## Exercise goal
Would you set down every entry again, exactly as written?

Stored dataset items
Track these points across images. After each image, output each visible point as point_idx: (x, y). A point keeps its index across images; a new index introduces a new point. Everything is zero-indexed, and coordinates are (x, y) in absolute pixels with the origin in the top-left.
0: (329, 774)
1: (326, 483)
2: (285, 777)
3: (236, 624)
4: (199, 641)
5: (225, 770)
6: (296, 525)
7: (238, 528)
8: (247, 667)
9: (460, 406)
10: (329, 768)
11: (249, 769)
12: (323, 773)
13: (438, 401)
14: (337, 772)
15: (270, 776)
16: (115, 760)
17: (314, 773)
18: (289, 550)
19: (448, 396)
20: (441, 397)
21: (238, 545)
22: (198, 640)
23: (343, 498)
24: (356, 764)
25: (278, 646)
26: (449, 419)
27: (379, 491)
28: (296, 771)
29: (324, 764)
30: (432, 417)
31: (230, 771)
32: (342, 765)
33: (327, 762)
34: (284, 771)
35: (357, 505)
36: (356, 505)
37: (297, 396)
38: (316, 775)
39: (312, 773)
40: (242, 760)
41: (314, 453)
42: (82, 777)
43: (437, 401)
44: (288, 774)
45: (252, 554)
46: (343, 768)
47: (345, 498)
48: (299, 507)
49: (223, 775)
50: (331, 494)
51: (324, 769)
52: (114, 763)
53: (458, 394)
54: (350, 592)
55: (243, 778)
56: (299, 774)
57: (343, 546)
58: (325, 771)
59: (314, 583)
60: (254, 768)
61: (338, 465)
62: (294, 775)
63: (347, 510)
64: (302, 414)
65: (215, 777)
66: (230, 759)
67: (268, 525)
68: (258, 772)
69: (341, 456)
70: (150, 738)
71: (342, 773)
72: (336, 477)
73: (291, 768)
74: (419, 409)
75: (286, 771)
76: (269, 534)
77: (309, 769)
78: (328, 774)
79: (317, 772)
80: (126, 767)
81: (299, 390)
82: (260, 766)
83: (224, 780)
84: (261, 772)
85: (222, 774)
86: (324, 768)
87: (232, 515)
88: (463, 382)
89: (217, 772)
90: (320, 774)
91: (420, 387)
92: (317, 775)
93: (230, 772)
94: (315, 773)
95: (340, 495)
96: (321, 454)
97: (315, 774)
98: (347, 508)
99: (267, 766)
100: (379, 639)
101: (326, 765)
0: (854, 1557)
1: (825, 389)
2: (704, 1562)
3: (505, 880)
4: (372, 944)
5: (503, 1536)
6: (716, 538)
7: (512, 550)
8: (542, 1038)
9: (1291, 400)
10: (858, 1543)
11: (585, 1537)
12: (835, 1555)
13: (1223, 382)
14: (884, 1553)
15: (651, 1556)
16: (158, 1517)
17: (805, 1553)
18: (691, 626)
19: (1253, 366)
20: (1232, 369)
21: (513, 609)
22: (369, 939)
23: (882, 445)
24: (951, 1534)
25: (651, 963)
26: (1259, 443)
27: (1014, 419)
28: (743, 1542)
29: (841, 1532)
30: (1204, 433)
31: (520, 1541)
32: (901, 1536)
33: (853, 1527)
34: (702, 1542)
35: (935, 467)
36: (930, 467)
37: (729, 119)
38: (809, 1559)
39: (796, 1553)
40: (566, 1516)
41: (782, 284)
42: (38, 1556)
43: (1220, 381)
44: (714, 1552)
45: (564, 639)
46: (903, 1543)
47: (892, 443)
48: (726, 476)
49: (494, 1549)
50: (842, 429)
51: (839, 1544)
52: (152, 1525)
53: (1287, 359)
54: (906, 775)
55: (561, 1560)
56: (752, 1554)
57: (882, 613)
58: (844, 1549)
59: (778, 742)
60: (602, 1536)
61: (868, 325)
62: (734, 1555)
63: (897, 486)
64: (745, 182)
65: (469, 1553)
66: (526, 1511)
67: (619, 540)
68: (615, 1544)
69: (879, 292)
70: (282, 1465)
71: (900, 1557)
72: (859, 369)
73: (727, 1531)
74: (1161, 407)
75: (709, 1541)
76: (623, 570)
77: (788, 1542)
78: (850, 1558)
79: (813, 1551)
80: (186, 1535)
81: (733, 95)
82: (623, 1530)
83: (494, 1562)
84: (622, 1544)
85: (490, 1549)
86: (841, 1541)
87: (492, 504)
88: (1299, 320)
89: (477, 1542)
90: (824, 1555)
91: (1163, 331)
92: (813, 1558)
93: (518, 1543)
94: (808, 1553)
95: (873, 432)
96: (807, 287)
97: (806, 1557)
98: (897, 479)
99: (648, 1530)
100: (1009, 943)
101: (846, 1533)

## Exercise output
Track these points across images. After each image, output each visible point as point_idx: (x, y). A point keeps its index across images; a new index introduces a new point. Everything is zero-indexed, and coordinates are (x, y) in absolute pixels with the origin in the top-left.
0: (329, 774)
1: (326, 483)
2: (285, 777)
3: (236, 624)
4: (199, 641)
5: (225, 770)
6: (296, 525)
7: (238, 528)
8: (247, 667)
9: (460, 406)
10: (329, 768)
11: (249, 769)
12: (323, 773)
13: (438, 401)
14: (337, 772)
15: (270, 776)
16: (115, 760)
17: (314, 773)
18: (289, 550)
19: (448, 396)
20: (441, 397)
21: (238, 545)
22: (198, 640)
23: (343, 498)
24: (356, 764)
25: (278, 646)
26: (449, 419)
27: (379, 491)
28: (296, 771)
29: (324, 764)
30: (432, 417)
31: (230, 771)
32: (342, 765)
33: (327, 762)
34: (284, 771)
35: (357, 505)
36: (356, 505)
37: (297, 396)
38: (316, 775)
39: (312, 773)
40: (242, 760)
41: (314, 453)
42: (82, 777)
43: (437, 401)
44: (288, 774)
45: (252, 554)
46: (343, 768)
47: (345, 498)
48: (299, 507)
49: (223, 775)
50: (331, 494)
51: (324, 769)
52: (114, 763)
53: (458, 394)
54: (350, 592)
55: (243, 778)
56: (299, 774)
57: (343, 546)
58: (325, 771)
59: (314, 583)
60: (254, 768)
61: (338, 465)
62: (294, 775)
63: (347, 510)
64: (302, 414)
65: (215, 777)
66: (230, 759)
67: (268, 525)
68: (258, 772)
69: (341, 456)
70: (150, 738)
71: (342, 773)
72: (336, 477)
73: (291, 768)
74: (419, 409)
75: (286, 771)
76: (269, 534)
77: (309, 769)
78: (328, 774)
79: (317, 772)
80: (126, 767)
81: (299, 390)
82: (260, 766)
83: (224, 780)
84: (261, 772)
85: (222, 774)
86: (324, 768)
87: (232, 515)
88: (463, 382)
89: (217, 772)
90: (320, 774)
91: (420, 387)
92: (317, 775)
93: (230, 772)
94: (315, 773)
95: (340, 495)
96: (321, 454)
97: (315, 774)
98: (347, 508)
99: (267, 766)
100: (379, 639)
101: (326, 765)
0: (854, 1557)
1: (825, 389)
2: (704, 1562)
3: (505, 880)
4: (372, 944)
5: (503, 1536)
6: (716, 538)
7: (512, 550)
8: (542, 1038)
9: (1291, 400)
10: (858, 1543)
11: (585, 1537)
12: (835, 1555)
13: (1223, 382)
14: (884, 1553)
15: (651, 1556)
16: (158, 1517)
17: (805, 1553)
18: (691, 626)
19: (1253, 366)
20: (1232, 369)
21: (513, 609)
22: (369, 939)
23: (882, 445)
24: (951, 1534)
25: (651, 963)
26: (1259, 443)
27: (1014, 419)
28: (743, 1542)
29: (841, 1532)
30: (1204, 433)
31: (520, 1541)
32: (901, 1536)
33: (853, 1527)
34: (702, 1542)
35: (935, 467)
36: (930, 467)
37: (729, 119)
38: (809, 1559)
39: (796, 1553)
40: (566, 1516)
41: (782, 284)
42: (38, 1556)
43: (1220, 381)
44: (714, 1552)
45: (564, 639)
46: (903, 1543)
47: (892, 443)
48: (726, 476)
49: (494, 1549)
50: (842, 429)
51: (839, 1544)
52: (152, 1525)
53: (1287, 359)
54: (906, 775)
55: (561, 1560)
56: (752, 1554)
57: (882, 613)
58: (844, 1549)
59: (778, 742)
60: (602, 1536)
61: (868, 325)
62: (734, 1555)
63: (897, 486)
64: (745, 182)
65: (469, 1553)
66: (526, 1511)
67: (619, 540)
68: (615, 1544)
69: (879, 292)
70: (282, 1465)
71: (900, 1557)
72: (859, 369)
73: (727, 1531)
74: (1161, 407)
75: (709, 1541)
76: (623, 570)
77: (788, 1542)
78: (850, 1558)
79: (813, 1551)
80: (186, 1535)
81: (733, 95)
82: (623, 1530)
83: (494, 1562)
84: (622, 1544)
85: (490, 1549)
86: (841, 1541)
87: (492, 504)
88: (1299, 320)
89: (477, 1542)
90: (824, 1555)
91: (1163, 331)
92: (813, 1558)
93: (518, 1543)
94: (808, 1553)
95: (873, 432)
96: (807, 287)
97: (806, 1557)
98: (897, 479)
99: (648, 1530)
100: (1009, 943)
101: (846, 1533)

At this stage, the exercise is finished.